### [PAGE EXTRACT]
— start —

Nuclear Weapons Can Be Eliminated: Panel makes recommendations for the new Japanese administration

by the "Nuclear Weapons Can Be Eliminated" Reporting Team

As the one-month mark since the inauguration of the administration of Prime Minister Yukio Hatoyama neared, the Chugoku Shimbun's Hiroshima Peace Media Center held a panel discussion in Tokyo on the global nuclear situation and Japan's policies on security and diplomacy. The four panelists, former diplomats and researchers, exchanged views on the challenges of bringing about a world without nuclear weapons and the role of Japan in that effort.

The panelists were Naoto Amaki, former ambassador to Lebanon; Yosuke Nakae, former ambassador to China; Keiko Nakamura, secretary-general of Peace Depot; and Jiro Yamaguchi, professor at the Hokkaido University Advanced Institute for Law and Politics. Akira Tashiro, executive director of the HPMC, served as moderator.

The panelists offered positive assessments of the prospects for political change in Japan's diplomacy, including Mr. Hatoyama's statement in a speech at the United Nations in September that Japan would "take the lead in the pursuit of the elimination of nuclear weapons." They recommended specific measures to promote the abolition of nuclear weapons such as changes in the Japan-U.S. security framework, including getting out from under the U.S. nuclear umbrella, as well as the promotion of visits to Hiroshima by world leaders. They also called on the new administration to exercise greater leadership.

Change of administration

What do you think of the new administration so far?

Amaki: I'm very happy about the change of administration. The Democratic Party of Japan has stressed the importance of the disclosure of information and accountability. The disclosure of information related to U.S.-Japan relations, including a secret agreement between the two nations on the bringing of nuclear weapons into Japan, is particularly important.

The other day facts regarding the Air Self-Defense Force air transport mission [providing logistical support of the U.S. military] in Iraq were revealed. Unfortunately, this information was not made public voluntarily by the new administration but as the result of a request by the private sector for the disclosure of information. How often this sort of thing will occur in the future is a matter of concern.

— end —

### [SUPPLIED DATA]
— start —

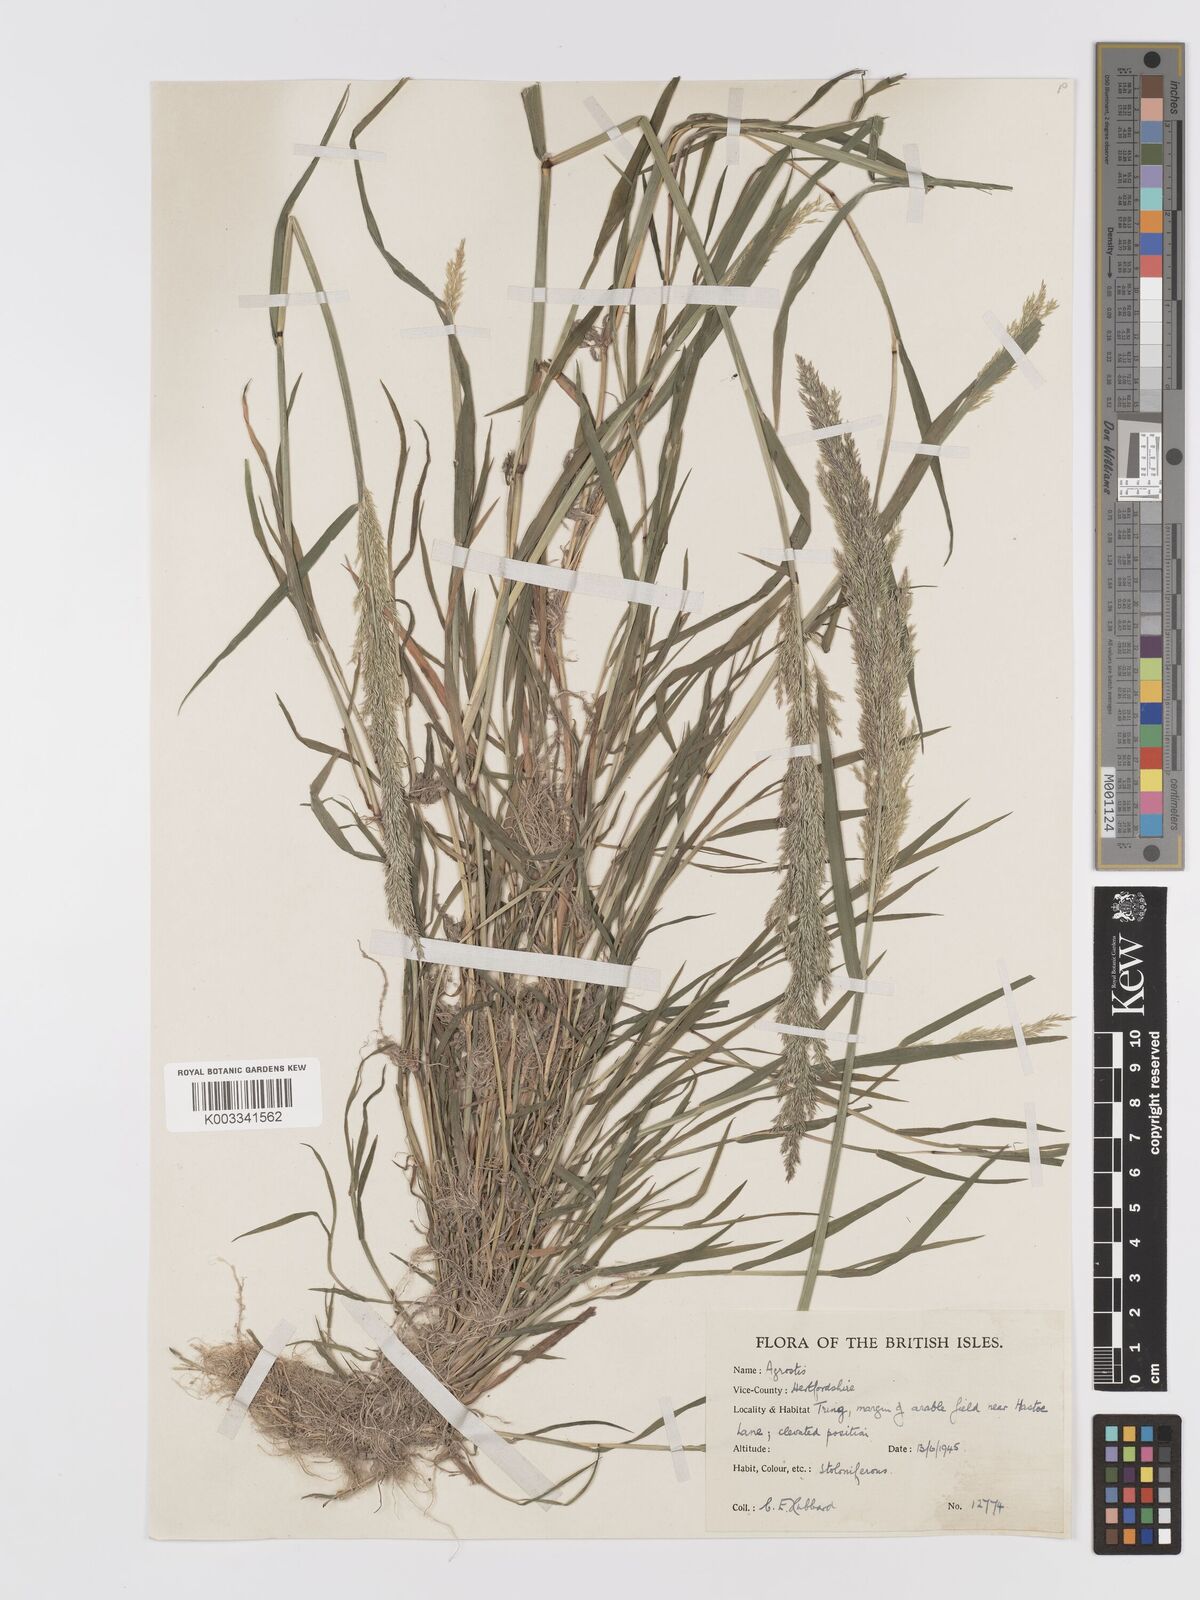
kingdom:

— end —

### [DIRECTIVES]
1 - In the report on the nuclear weapons panel, who moderated the discussion?
2 - Extend the report on the nuclear weapons panel past its last sentence.

### [RESULTS IN ORDER]
1 - Akira Tashiro, executive director of the HPMC, served as moderator.

2 -
Nakamura: So far, while saying it would exercise global leadership with regard to nuclear disarmament, Japan has failed to follow through. The other day in his speech at the summit meeting before the United Nations Security Council, Prime Minister Hatoyama referred to Japan's "moral responsibility…as the only victim of nuclear bombings." This followed on U.S. President Obama's declaration in his speech in Prague in April that "as the only nuclear power to have used a nuclear weapon, the United States has a moral responsibility to act."

As shown in the speech by Foreign Minister Katsuya Okada at the Conference on Facilitating the Entry into Force of the Comprehensive Test Ban Treaty and on other occasions, the desire of Japan to move ahead on this issue has been evident.

Nakae: It seems they are still exploring options or trying to decide what to do. An essay Hatoyama wrote before he became prime minister caused a flap in the U.S. I took a particular interest in two things in the area of diplomacy and security that he mentioned. Yukichi Fukuzawa said, "Escape Asia for Europe," but Hatoyoma's idea is to "escape the U.S. for Asia." That was one issue: the shift from a total commitment to the U.S. to a greater emphasis on Asia. But it is not clear yet what he is going to do with regard to specific issues such as the relocation of the U.S. military base in Futenma and support for the war in Afghanistan.

Something else can be seen in the East Asian community concept. North Korea is not included. It is not clear how the administration plans to deal with the North Korea issue, including the problem of the abduction of Japanese citizens.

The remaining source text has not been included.